That was a great read, thanks.
I think in making her excellent points, she undersells the 1860 Northern coalition's makeup w/respect to aversion to slavery, and not just slave owners. With slavery being so intertwined into the fabric of the country, it was something that was almost impossible to peacefully unwind. There isn't a good analogy for it, but abolition was as radical an idea as something like banning the use of cheap foreign labor while giving all illegal immigrants citizenship, at least for its scale and impact (and the label of "abolitionist" was something akin to labeling an American a "communist" during the Cold War). Except more radical than all of that, probably. Yet anti-slavery people (not just anti-slave-economy people) made up a real, live, morally influential part of the new party, without which it would probably not have won. A lot of antislavery beliefs were held down by the political impossibility of the proposal. It was a question of pragmatism vs. idealism for many, especially because everybody knew the Union was at stake.
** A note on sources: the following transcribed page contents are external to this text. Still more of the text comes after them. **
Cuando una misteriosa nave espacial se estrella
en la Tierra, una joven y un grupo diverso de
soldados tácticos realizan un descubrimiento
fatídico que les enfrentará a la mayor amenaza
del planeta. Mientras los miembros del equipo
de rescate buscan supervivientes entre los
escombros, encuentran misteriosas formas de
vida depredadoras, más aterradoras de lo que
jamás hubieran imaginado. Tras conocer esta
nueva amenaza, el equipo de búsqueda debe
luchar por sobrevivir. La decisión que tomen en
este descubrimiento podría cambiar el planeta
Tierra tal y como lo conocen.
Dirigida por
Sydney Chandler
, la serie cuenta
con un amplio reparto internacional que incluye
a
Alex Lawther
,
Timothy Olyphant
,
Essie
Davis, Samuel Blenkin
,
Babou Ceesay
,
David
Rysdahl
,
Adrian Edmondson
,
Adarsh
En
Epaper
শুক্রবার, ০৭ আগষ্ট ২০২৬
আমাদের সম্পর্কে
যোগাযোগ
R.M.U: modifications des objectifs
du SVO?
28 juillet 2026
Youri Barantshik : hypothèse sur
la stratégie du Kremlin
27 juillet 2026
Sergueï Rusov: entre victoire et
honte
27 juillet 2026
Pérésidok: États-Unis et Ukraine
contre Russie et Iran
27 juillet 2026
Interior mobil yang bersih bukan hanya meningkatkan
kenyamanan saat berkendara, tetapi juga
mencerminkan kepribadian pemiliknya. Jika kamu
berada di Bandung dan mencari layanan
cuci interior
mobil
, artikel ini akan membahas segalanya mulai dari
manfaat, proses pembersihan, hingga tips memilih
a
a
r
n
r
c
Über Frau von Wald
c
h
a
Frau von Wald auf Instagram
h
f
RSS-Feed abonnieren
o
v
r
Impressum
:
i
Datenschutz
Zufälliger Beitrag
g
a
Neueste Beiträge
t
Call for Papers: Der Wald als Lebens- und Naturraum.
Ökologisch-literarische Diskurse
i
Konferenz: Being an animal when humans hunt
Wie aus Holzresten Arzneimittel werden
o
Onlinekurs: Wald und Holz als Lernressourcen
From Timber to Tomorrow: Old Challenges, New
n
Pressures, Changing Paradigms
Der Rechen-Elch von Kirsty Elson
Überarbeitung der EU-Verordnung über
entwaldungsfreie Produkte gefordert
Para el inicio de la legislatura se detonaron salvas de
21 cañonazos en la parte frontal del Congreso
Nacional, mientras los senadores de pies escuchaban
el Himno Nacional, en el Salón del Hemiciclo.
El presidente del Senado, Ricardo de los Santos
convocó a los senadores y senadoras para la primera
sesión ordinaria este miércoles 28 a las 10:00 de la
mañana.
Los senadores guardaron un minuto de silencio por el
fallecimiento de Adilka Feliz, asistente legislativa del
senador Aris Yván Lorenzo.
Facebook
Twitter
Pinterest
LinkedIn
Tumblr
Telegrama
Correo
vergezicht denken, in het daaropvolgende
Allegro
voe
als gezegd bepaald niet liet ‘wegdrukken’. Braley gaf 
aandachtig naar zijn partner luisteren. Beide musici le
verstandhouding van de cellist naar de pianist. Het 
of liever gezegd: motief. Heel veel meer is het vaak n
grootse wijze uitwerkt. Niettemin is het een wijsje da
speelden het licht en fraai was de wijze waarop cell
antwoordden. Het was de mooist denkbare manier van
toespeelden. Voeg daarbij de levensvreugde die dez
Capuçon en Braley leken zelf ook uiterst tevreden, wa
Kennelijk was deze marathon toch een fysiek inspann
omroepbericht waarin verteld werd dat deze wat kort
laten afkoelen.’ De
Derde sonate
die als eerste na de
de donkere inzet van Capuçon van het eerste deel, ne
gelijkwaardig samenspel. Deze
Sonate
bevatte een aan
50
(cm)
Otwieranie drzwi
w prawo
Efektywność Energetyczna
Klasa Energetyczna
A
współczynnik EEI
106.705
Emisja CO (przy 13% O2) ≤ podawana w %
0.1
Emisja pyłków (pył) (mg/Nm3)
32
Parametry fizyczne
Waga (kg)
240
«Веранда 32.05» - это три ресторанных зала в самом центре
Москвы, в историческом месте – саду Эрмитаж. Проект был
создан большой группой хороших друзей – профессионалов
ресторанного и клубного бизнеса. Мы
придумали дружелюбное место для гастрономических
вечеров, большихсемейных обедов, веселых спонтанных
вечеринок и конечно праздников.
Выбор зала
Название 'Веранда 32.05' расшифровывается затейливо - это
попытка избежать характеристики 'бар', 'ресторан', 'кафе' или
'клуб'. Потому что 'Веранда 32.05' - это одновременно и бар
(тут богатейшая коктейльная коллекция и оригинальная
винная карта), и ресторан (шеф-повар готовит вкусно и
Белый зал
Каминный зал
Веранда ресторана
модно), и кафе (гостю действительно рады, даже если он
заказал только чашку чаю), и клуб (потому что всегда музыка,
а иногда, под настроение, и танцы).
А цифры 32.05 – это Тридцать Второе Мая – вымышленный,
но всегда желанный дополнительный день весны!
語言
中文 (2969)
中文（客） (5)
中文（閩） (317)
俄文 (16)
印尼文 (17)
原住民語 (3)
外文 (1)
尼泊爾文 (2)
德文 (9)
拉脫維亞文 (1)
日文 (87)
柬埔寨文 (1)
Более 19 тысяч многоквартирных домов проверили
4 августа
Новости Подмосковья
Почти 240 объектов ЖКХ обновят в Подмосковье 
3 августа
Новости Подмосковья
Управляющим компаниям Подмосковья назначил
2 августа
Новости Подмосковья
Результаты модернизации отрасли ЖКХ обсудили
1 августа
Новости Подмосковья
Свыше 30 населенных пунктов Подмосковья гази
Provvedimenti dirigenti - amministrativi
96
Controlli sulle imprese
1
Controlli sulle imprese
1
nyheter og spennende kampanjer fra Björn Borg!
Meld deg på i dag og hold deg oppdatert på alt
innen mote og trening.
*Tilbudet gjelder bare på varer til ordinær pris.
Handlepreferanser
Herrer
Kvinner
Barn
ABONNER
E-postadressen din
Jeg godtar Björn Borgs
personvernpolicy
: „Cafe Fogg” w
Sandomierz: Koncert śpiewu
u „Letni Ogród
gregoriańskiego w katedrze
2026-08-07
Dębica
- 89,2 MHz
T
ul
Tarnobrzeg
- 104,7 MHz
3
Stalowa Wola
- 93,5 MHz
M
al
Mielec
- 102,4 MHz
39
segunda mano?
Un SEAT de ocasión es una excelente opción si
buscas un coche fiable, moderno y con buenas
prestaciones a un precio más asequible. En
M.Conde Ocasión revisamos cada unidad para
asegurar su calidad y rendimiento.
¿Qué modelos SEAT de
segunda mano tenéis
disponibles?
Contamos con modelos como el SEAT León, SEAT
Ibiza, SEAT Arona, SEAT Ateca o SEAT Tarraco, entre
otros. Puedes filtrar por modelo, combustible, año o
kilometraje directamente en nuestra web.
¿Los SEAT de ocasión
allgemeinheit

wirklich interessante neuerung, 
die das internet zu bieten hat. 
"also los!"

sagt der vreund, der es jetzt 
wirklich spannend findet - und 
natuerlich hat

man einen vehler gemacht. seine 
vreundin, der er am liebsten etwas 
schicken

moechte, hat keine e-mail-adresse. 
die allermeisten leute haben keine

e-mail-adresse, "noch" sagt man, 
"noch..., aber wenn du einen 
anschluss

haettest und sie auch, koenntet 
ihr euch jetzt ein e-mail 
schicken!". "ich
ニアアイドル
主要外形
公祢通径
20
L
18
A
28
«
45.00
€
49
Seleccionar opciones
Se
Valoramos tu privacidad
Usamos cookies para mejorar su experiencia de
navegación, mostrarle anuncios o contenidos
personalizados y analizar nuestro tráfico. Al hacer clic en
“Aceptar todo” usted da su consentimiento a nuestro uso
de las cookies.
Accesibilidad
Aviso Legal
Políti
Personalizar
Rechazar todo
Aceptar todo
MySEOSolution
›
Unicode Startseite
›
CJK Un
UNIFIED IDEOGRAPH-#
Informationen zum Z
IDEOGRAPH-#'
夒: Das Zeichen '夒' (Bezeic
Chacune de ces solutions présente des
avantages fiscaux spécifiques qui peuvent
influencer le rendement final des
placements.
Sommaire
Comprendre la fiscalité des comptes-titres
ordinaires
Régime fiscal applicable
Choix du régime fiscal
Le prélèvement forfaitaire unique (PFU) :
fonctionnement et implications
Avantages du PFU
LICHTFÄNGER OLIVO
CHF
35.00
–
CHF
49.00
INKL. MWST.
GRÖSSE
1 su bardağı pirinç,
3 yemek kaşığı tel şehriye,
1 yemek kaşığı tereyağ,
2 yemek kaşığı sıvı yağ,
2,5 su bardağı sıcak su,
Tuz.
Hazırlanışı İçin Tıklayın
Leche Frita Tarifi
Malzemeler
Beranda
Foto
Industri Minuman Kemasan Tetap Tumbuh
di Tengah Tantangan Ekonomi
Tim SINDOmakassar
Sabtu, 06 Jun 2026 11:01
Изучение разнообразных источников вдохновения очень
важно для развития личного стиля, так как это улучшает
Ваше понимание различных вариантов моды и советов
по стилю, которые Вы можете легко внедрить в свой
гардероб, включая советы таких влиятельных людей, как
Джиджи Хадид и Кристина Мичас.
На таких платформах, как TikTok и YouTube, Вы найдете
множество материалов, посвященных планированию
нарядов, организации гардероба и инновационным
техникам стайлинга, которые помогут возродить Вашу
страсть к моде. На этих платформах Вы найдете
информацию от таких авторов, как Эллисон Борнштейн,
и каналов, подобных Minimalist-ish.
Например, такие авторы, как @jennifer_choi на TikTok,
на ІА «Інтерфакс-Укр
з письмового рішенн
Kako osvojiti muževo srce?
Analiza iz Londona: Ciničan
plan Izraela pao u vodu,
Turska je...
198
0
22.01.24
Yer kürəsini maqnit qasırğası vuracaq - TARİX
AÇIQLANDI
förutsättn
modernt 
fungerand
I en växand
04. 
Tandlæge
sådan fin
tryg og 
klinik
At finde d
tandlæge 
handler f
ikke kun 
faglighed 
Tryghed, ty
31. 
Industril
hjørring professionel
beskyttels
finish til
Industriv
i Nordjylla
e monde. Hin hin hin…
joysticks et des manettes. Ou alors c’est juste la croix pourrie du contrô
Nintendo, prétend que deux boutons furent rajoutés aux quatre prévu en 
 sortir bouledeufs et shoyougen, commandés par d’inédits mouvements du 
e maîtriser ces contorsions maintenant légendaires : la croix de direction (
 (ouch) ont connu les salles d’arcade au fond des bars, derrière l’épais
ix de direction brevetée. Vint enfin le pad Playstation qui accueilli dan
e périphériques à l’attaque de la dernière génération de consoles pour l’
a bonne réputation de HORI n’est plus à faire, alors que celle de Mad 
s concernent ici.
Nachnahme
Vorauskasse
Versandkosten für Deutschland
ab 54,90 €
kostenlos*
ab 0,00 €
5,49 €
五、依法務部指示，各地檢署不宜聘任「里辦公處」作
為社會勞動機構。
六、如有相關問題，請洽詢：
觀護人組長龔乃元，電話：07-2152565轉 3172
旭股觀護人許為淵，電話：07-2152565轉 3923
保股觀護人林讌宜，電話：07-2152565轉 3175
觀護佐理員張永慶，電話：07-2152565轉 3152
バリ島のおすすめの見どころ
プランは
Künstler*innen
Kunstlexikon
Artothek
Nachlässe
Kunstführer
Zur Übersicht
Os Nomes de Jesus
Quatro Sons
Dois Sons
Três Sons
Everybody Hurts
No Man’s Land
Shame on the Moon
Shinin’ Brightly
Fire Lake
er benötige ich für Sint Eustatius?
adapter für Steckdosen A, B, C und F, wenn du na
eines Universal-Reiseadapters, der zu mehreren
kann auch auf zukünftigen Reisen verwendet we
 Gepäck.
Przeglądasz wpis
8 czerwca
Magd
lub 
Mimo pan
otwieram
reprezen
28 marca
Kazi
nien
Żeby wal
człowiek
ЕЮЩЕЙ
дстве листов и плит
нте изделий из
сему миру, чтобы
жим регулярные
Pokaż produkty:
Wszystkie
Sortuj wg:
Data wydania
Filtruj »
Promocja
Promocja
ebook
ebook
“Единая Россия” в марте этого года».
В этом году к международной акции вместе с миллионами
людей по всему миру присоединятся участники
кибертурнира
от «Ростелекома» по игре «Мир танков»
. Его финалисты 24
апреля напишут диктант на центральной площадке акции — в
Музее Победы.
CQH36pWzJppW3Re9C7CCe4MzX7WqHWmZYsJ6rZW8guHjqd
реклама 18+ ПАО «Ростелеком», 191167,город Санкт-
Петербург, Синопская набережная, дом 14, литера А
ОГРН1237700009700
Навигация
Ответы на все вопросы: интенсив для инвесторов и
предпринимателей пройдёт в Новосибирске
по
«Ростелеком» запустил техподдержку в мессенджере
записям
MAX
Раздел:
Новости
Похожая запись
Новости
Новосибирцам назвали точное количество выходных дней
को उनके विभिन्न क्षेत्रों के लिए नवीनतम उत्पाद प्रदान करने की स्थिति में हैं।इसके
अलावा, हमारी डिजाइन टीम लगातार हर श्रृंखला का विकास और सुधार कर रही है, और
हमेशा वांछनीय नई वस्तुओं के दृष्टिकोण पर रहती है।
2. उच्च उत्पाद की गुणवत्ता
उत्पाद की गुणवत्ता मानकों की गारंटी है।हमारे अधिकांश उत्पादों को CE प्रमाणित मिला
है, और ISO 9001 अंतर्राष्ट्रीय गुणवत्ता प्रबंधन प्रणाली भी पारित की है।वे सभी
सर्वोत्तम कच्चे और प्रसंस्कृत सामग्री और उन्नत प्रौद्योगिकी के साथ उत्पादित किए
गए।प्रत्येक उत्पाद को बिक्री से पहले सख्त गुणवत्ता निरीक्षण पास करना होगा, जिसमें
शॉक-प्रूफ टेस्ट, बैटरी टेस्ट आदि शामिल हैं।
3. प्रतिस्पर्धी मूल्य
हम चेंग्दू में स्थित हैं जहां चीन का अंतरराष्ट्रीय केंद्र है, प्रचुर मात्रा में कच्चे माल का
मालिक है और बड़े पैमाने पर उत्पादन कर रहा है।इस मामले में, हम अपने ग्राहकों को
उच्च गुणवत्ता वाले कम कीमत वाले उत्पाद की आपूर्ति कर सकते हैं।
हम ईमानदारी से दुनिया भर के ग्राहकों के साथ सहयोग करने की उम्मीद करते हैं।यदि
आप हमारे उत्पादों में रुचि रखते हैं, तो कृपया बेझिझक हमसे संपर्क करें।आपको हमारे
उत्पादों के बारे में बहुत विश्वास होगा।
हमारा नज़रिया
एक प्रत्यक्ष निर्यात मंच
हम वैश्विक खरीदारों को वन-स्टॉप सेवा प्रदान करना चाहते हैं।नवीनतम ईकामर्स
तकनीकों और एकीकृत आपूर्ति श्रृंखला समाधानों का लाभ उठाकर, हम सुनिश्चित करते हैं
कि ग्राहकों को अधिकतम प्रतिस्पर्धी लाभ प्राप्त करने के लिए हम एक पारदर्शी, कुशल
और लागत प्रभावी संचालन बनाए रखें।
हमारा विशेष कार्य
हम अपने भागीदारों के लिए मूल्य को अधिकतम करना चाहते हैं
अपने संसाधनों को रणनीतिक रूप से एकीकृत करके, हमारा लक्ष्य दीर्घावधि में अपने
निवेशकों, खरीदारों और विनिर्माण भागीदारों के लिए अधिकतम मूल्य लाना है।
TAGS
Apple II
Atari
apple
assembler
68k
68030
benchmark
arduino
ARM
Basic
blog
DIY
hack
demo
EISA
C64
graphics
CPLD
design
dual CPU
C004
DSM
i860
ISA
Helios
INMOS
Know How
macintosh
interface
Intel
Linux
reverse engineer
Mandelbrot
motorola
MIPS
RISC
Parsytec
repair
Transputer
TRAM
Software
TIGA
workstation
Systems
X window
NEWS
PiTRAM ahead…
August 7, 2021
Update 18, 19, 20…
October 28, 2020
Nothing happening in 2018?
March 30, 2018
I guess the difficulty of that moral stand lies somewhere between defying Nazi Germany and being a Never-Trumper. I don't think I would have been an abolitionist myself. Probably a Free Soiler who talked about how bad slavery was, and opposed it, but wanted to pick a fight at stopping the expansion of slavery rather than forcing the civil war that came anyway.
Imagine knowing that something is morally reprehensible and must be stopped, yet having no recourse to end it short of civil war, and trying to compromise- only to be forced into war anyway. That's the position every morally-forward but pragmatic person in America was in.